What is an example of a unital $C^*$-algebra $A$ and an ideal $I$ such that some unitary element in $A/I$ cannot be lifted to a partial isometry in $A$? Or can it be shown using general properties of unitaries and partial isometries that existence of such a lift forces certain necessary conditions? I read that such a lift does not exist in general but I cannot think of an example.

Answer 1

Suppose that the ideal $I$ is projectionless. If a partial isometry $v\in A$ maps to a unitary, it means that $1-v^*v\in I$, but $1-v^*v$ is a projection, impossible.

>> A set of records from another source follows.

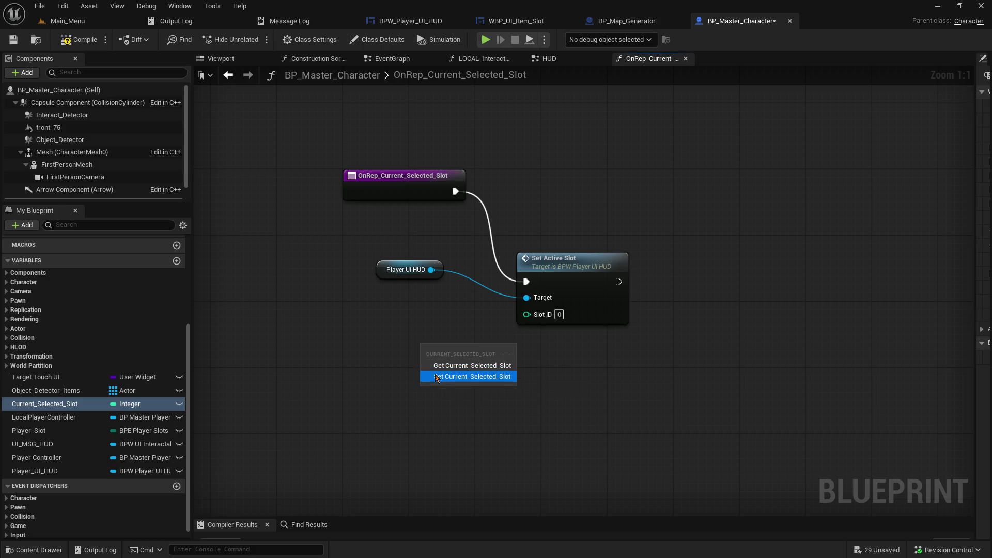
pyautogui.click(469, 356)
pyautogui.moveTo(491, 352); pyautogui.dragTo(526, 313)
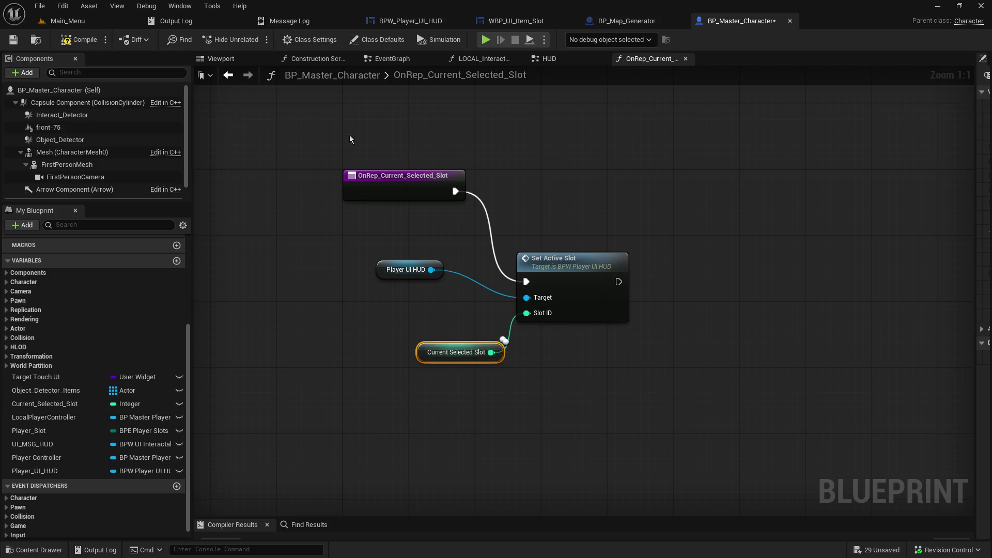
pyautogui.click(15, 40)
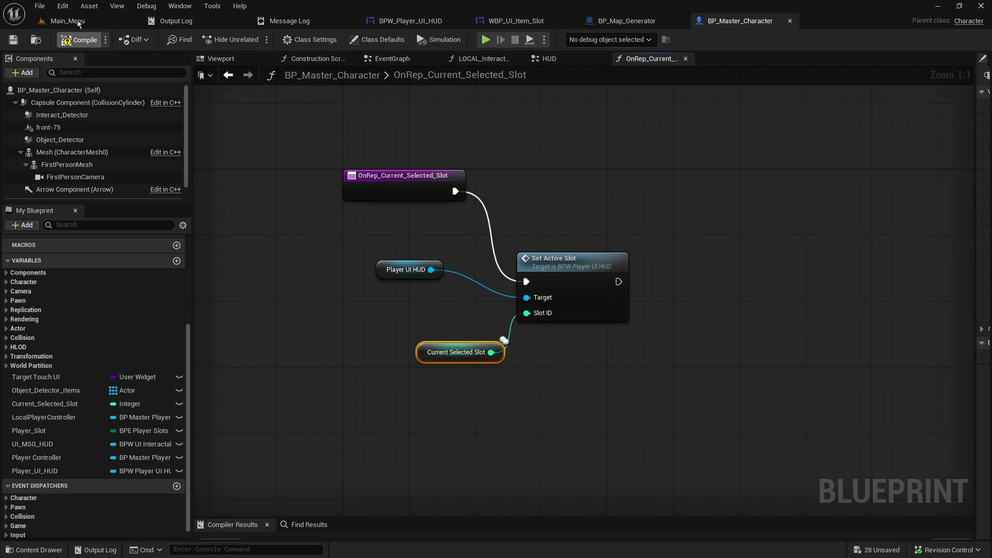
pyautogui.click(76, 21)
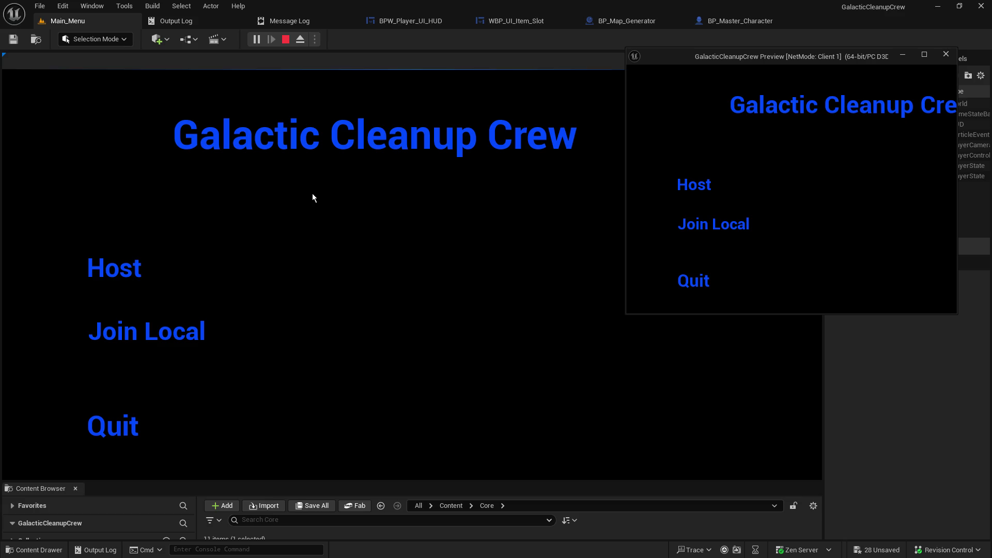
# - Host a game from the main menu and pick up the item from the table
pyautogui.click(108, 282)
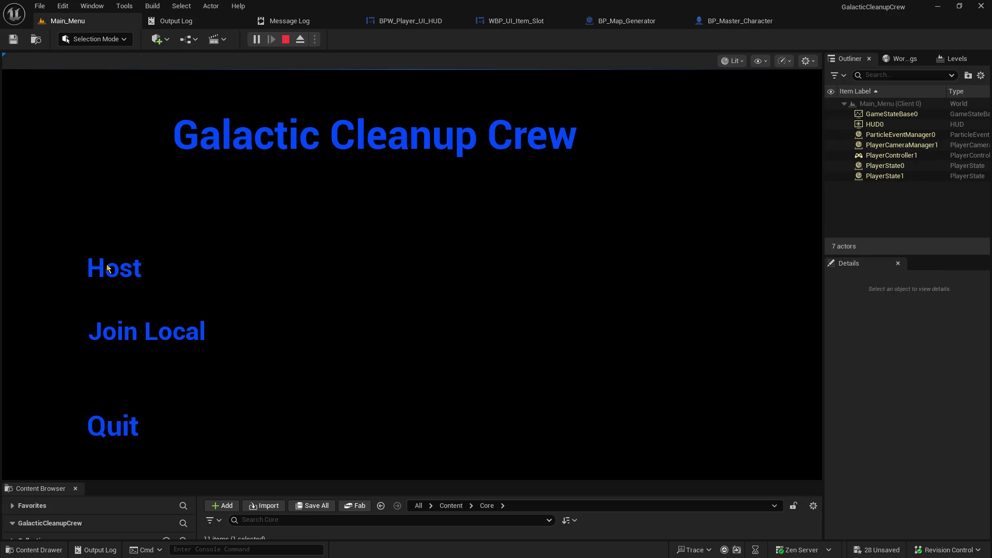
pyautogui.click(108, 265)
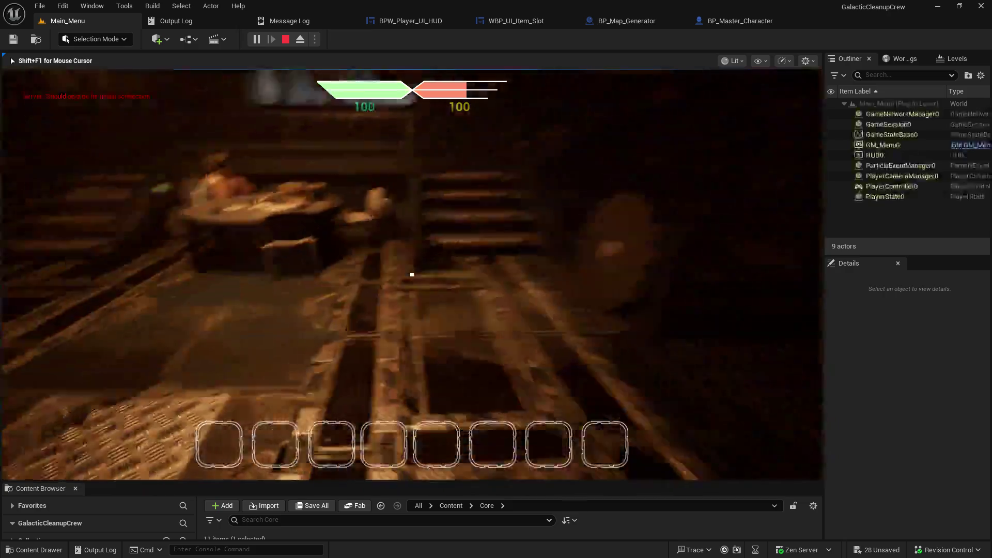
pyautogui.press('e')
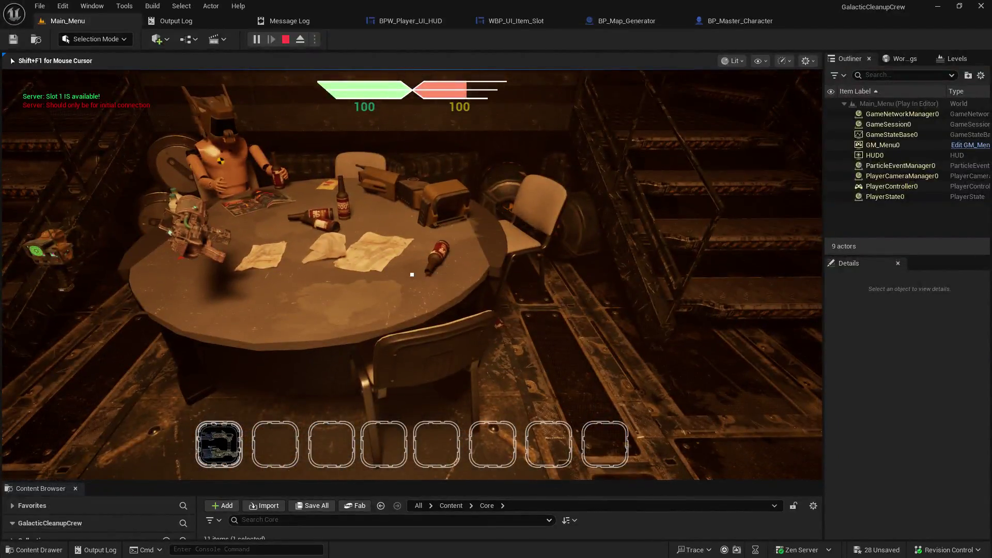
# - Switch among hotbar slots 1–4, rapidly toggling between slots 1 and 2 to check the highlight
pyautogui.press('2')
pyautogui.press('3')
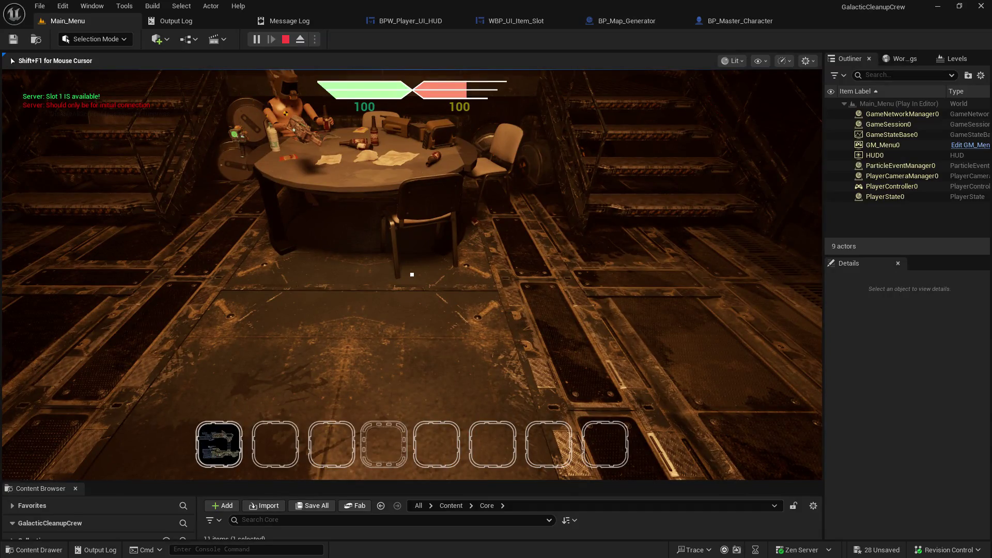
pyautogui.press('w')
pyautogui.press('2')
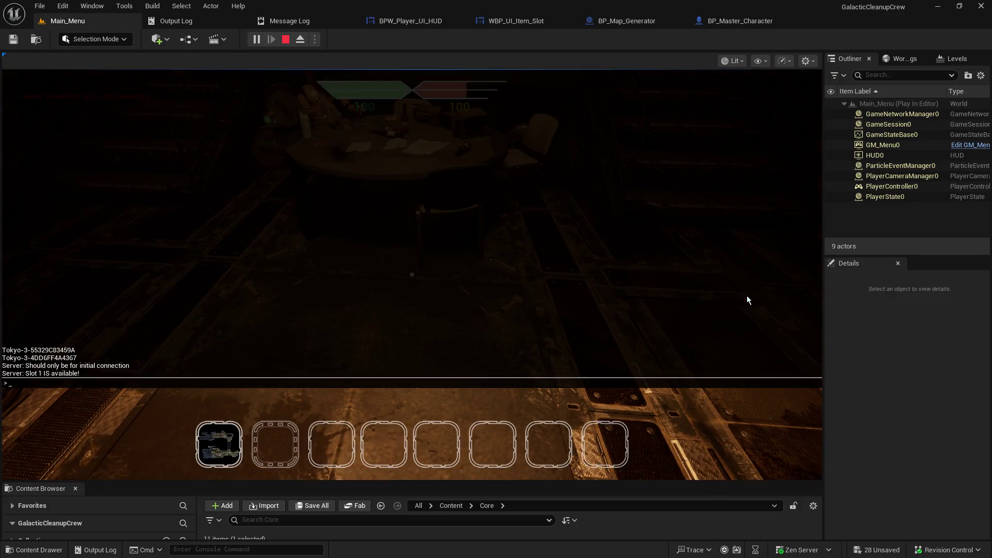
pyautogui.press('1')
pyautogui.press('2')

This situation can be achieved for instance when $A=C(X)$, $I=C_0(X)$ for some compact subset of $\mathbb C$.

Answer 2

Let $\mathbb T$ be the circle and $\mathbb D$ the disc. The canonical unitary in $C(\mathbb T)$ does not lift to a partial isometry in $C(\mathbb D)$: such a lift would automatically be unitary, violating Brouwer's fixed-point theorem.

The following is true, however (see Lemma 9.2.1 in Rordam-Larsen-Laustsen):

Let $A$ be unital and $u\in A/I$ a unitary. Then $a\oplus 0\in M_2(A/I)$ lifts to a partial isometry in $M_2(A)$.